-- Exercise brief --
Please copy the listing below word for word, starting at its beginning and ending with the line that contains "Aquesta mesura s'emmarca en la".

Entries from a collection
##########

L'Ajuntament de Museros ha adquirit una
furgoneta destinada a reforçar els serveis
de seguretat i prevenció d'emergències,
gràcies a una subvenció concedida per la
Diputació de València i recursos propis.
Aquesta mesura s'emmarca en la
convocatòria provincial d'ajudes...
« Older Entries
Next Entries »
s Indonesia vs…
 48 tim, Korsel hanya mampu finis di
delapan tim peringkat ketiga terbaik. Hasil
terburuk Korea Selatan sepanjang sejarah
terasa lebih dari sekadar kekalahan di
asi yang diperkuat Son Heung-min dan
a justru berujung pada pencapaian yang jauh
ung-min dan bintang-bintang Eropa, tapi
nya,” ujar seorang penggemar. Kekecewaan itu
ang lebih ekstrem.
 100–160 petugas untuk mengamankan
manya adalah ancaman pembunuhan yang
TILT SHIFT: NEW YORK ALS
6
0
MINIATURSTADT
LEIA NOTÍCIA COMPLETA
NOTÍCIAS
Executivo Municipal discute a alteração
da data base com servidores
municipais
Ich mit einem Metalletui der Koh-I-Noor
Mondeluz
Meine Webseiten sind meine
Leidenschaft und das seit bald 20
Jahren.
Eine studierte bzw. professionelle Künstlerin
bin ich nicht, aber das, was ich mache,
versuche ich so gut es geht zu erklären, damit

##########

-- Expected answer --
L'Ajuntament de Museros ha adquirit una
furgoneta destinada a reforçar els serveis
de seguretat i prevenció d'emergències,
gràcies a una subvenció concedida per la
Diputació de València i recursos propis.
Aquesta mesura s'emmarca en la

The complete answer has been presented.